Hence, these US allies, minus Taiwan, are relatively more secure. In the case of Taiwan too, historically, there are even stronger reasons for American boots to be deployed on the ground there. Soon after Mao took over in Beijing in 1949, he nurtured grand ambitions of restoring the Imperial glory of the Middle Kingdom. He egged on his comrades in North Korea to attack the South. To take advantage of the ongoing Korean War, he had planned to forcibly take over Formosa, as Taiwan was known earlier. Fortunately for democracy in Asia, the then US president, Harry Truman was wisely advised by his military planners to move the US 7th fleet to the Taiwan Strait and to caution Mao.

The Communists in Beijing got the message. Further Communist adventurism in Asia was firmly checked by the US. Mao may be long dead but Maoism is alive and kicking, literally and figuratively. Mao’s equally sinister successors are still nurturing the same old Imperial ambitions. But this time, the situation in the Indo-Pacific is different. US military allies in the region are much stronger, and India is no pushover, post-1962. Taiwan is well armed, and its defences are more secure. But China is now a nuclear power, and equipped with the largest naval force in the world.
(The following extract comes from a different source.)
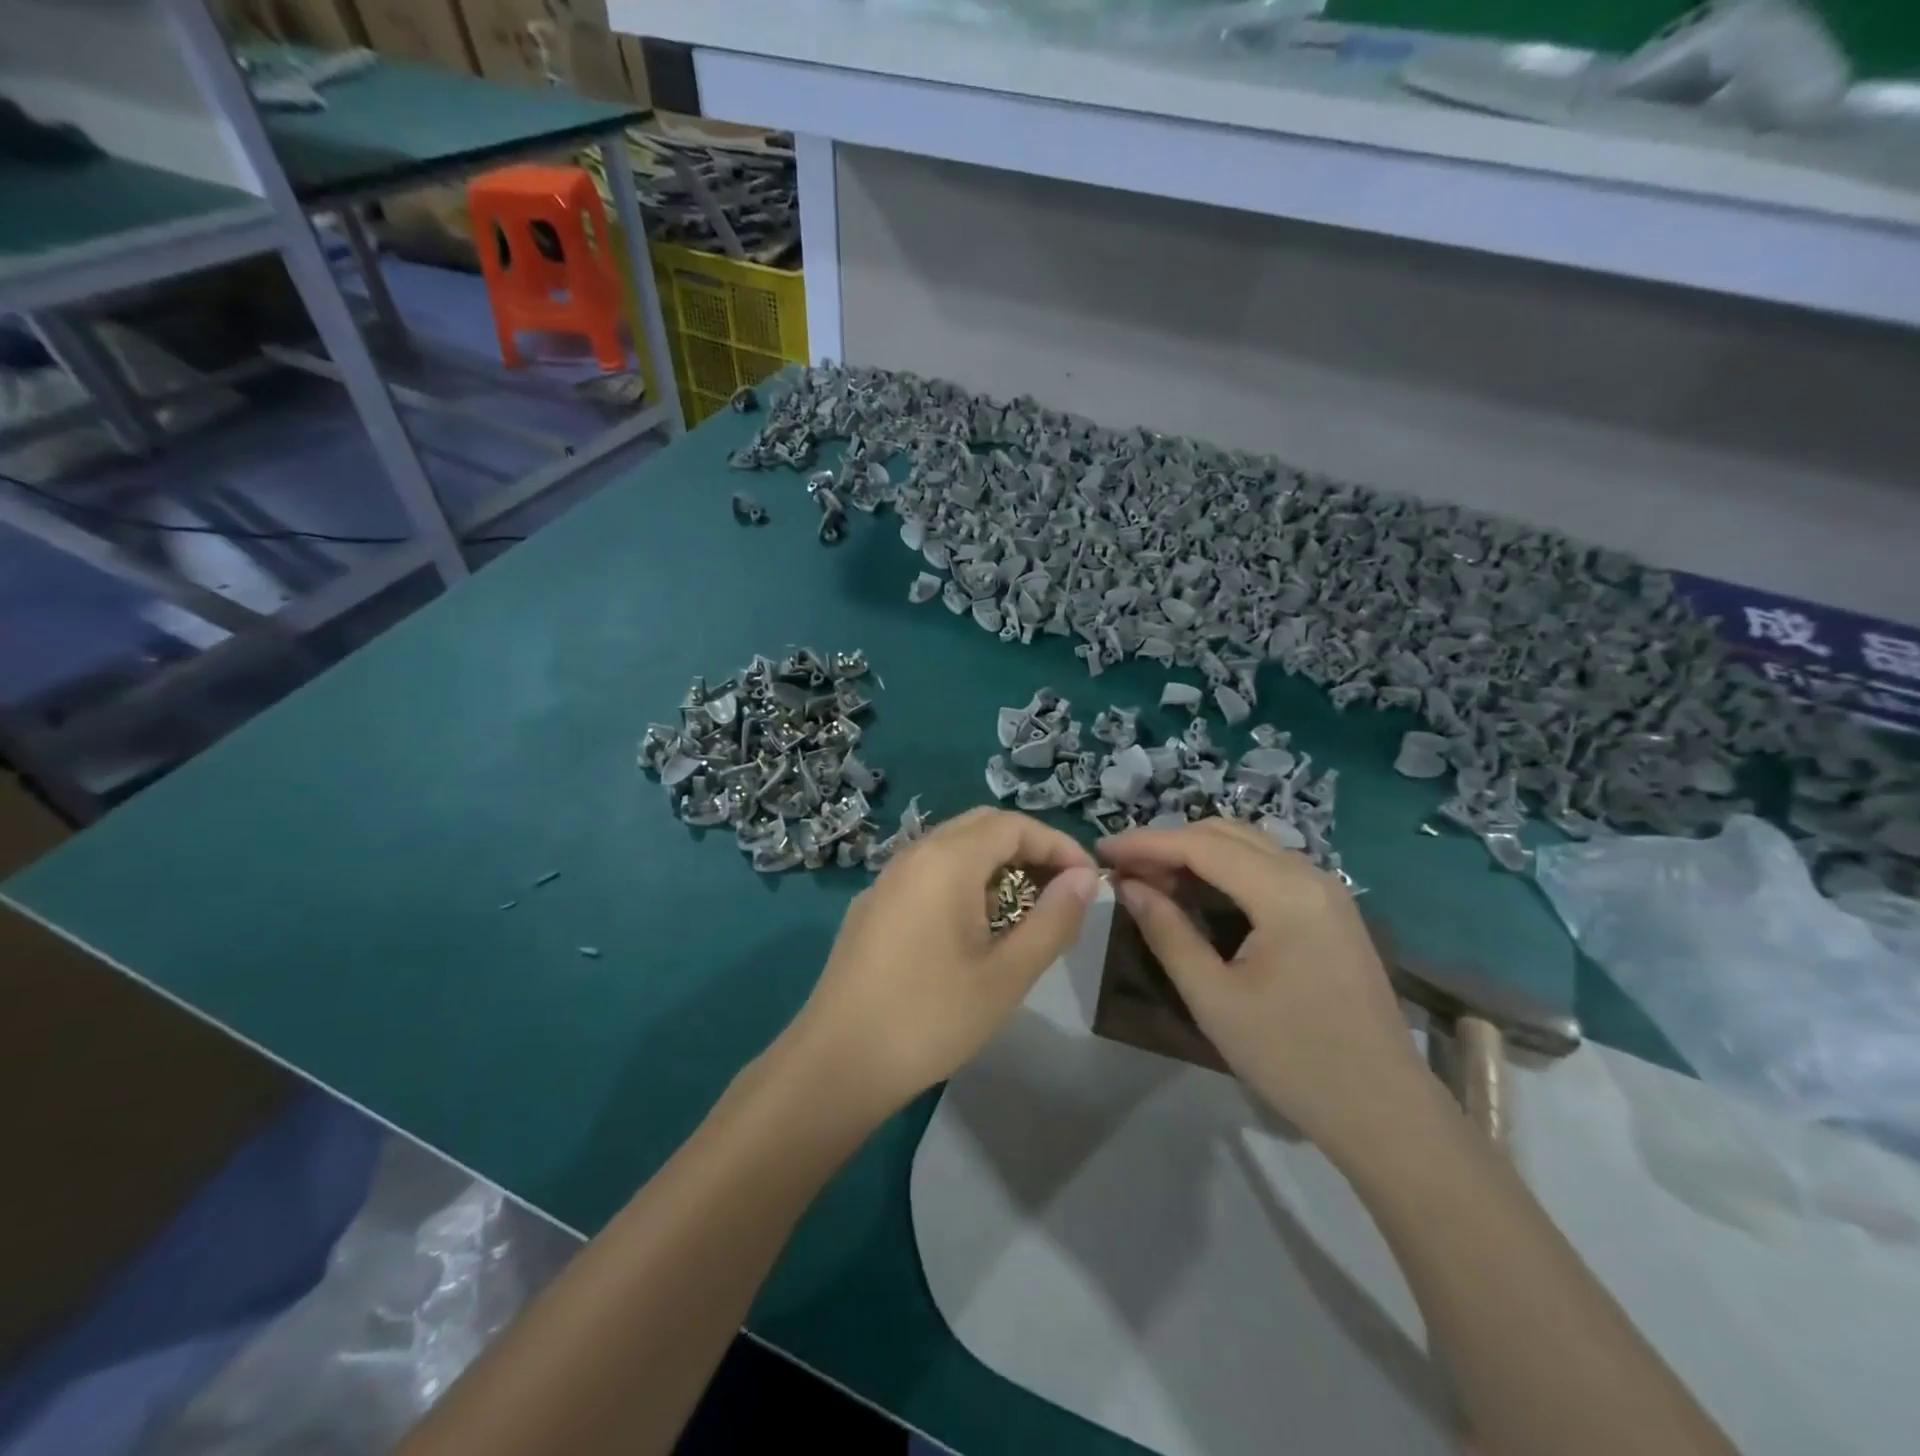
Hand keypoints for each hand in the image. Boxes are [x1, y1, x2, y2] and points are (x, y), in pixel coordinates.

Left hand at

The implication is obvious, that the next challenge for the Chinese is the control of the surrounding ocean, for all their paper protestations about “rule based right of orderly navigation” in the Indian Ocean. Lest it be overlooked, the last Defence Minister of China was its Chief of Naval Staff! The fact that the Chinese are casting covetous eyes on Taiwan Strait is based on economic reasons and, ironically, the success of the ‘command economy’.

This has led to the adoption of the historic British Naval doctrine, ‘he who controls the waters controls the trade, and he who controls the trade controls the country.’ To sustain their growing economy, and to keep the 1.4 billion people in politically good humour, the Communists need larger and larger imports of oil and raw materials, besides food. The Taiwan Strait is a key waterway.

One never knows, they may even eye the Malacca Strait one day, given their propensity for military adventurism. Tibet was occupied by Mao soon after the takeover in Beijing. It contains the world’s largest ‘permafrost’ ~ a running fresh water tap of rivers flowing to nine Asian economies, including India, so to say. India owes a debt of gratitude to President Trump for his best New Year gift to us for 2025. He has brought to light a little known fact that just may turn out to have a great bearing on long-term security in the Asian region, as also for India, that a Chinese “Company” is managing the operations of faraway Panama Canal, an artificial ‘strait’.

Regional US allies in general, and India in particular have every reason to wish that America reclaims the waterway as soon as possible. It is not on record if the affiliation, if any, of the Chinese “civilian Company” to its Navy is known even to the Panama authorities. In any case, ‘management and control’ of waterways will always be of use to littoral states, in times of peace, more so in times of conflict. To revert, the result of the Ukraine-Russia war may be of much greater consequence for India than our strategists in the Foreign Office can imagine. If Ukraine is pressured to end the unjust war as a runner up, China will be further emboldened to crush Taiwan, and hold an unchecked sway over the waters of the Indo-Pacific. Besides, there may be indirect consequences for India. We have two landlocked neighbours in Asia, Nepal and Bhutan. They are majorly dep – en dent on sea trade for economic survival.

They are also watching to see the ‘balance of power’ in the Indo-Pacific. Should they conclude that, “when all the tumult and the shouting dies”, Might is Right in the nuclear age, the scales may well tilt against India. In sum, it would be in India’s long term interest to be engaged continuously with the US, the sole superpower that can influence the outcome of the Ukraine war to ensure that the Free World does not abandon Ukraine to its fate. At present, the US is headed by a President who is remarkably prescient ~ that China, if not contained, will be the real long-term threat to world peace.